Segment Start: AVAILABLE RECORDS

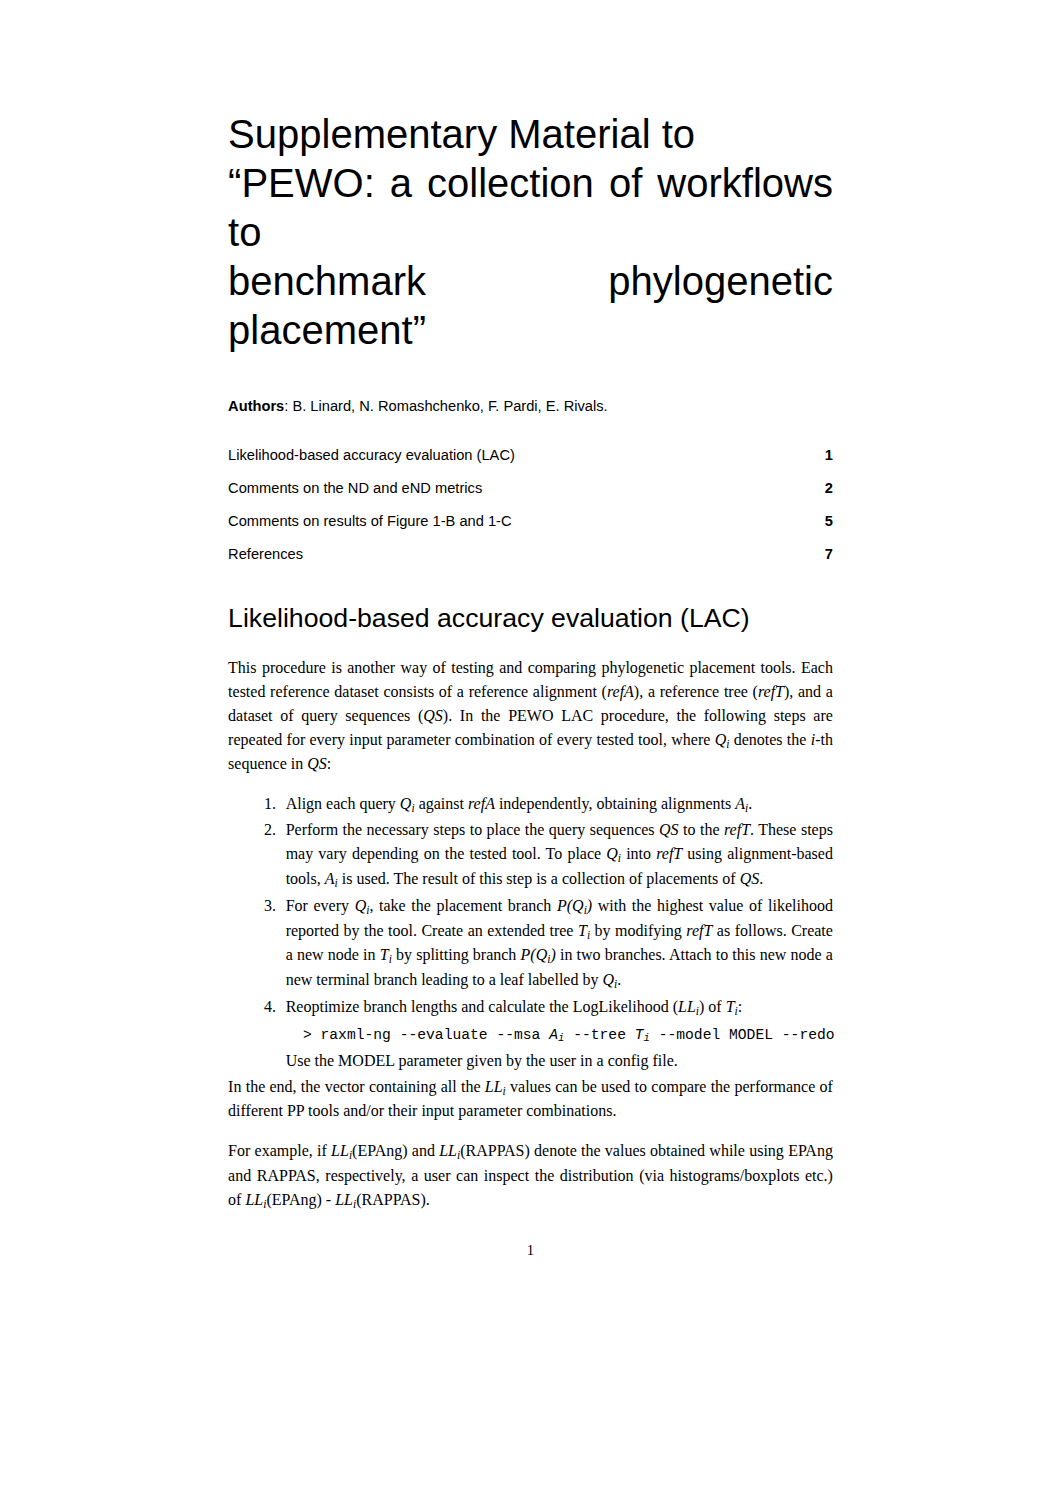Supplementary Material to “PEWO: a collection of workflows to benchmark phylogenetic placement”
Authors: B. Linard, N. Romashchenko, F. Pardi, E. Rivals.
Likelihood-based accuracy evaluation (LAC) 1
Comments on the ND and eND metrics 2
Comments on results of Figure 1-B and 1-C 5
References 7
Likelihood-based accuracy evaluation (LAC)
This procedure is another way of testing and comparing phylogenetic placement tools. Each tested reference dataset consists of a reference alignment (refA), a reference tree (refT), and a dataset of query sequences (QS). In the PEWO LAC procedure, the following steps are repeated for every input parameter combination of every tested tool, where Qi denotes the i-th sequence in QS:
Align each query Qi against refA independently, obtaining alignments Ai.
Perform the necessary steps to place the query sequences QS to the refT. These steps may vary depending on the tested tool. To place Qi into refT using alignment-based tools, Ai is used. The result of this step is a collection of placements of QS.
For every Qi, take the placement branch P(Qi) with the highest value of likelihood reported by the tool. Create an extended tree Ti by modifying refT as follows. Create a new node in Ti by splitting branch P(Qi) in two branches. Attach to this new node a new terminal branch leading to a leaf labelled by Qi.
Reoptimize branch lengths and calculate the LogLikelihood (LLi) of Ti:
> raxml-ng --evaluate --msa Ai --tree Ti --model MODEL --redo
Use the MODEL parameter given by the user in a config file.
In the end, the vector containing all the LLi values can be used to compare the performance of different PP tools and/or their input parameter combinations.
For example, if LLi(EPAng) and LLi(RAPPAS) denote the values obtained while using EPAng and RAPPAS, respectively, a user can inspect the distribution (via histograms/boxplots etc.) of LLi(EPAng) - LLi(RAPPAS).
1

Segment End: AVAILABLE RECORDS

#### TASK ITEM
Within the material above, find the lines that contain the word "MODEL"; copy them.

#### EXPECTED OUTPUT
> raxml-ng --evaluate --msa Ai --tree Ti --model MODEL --redo
Use the MODEL parameter given by the user in a config file.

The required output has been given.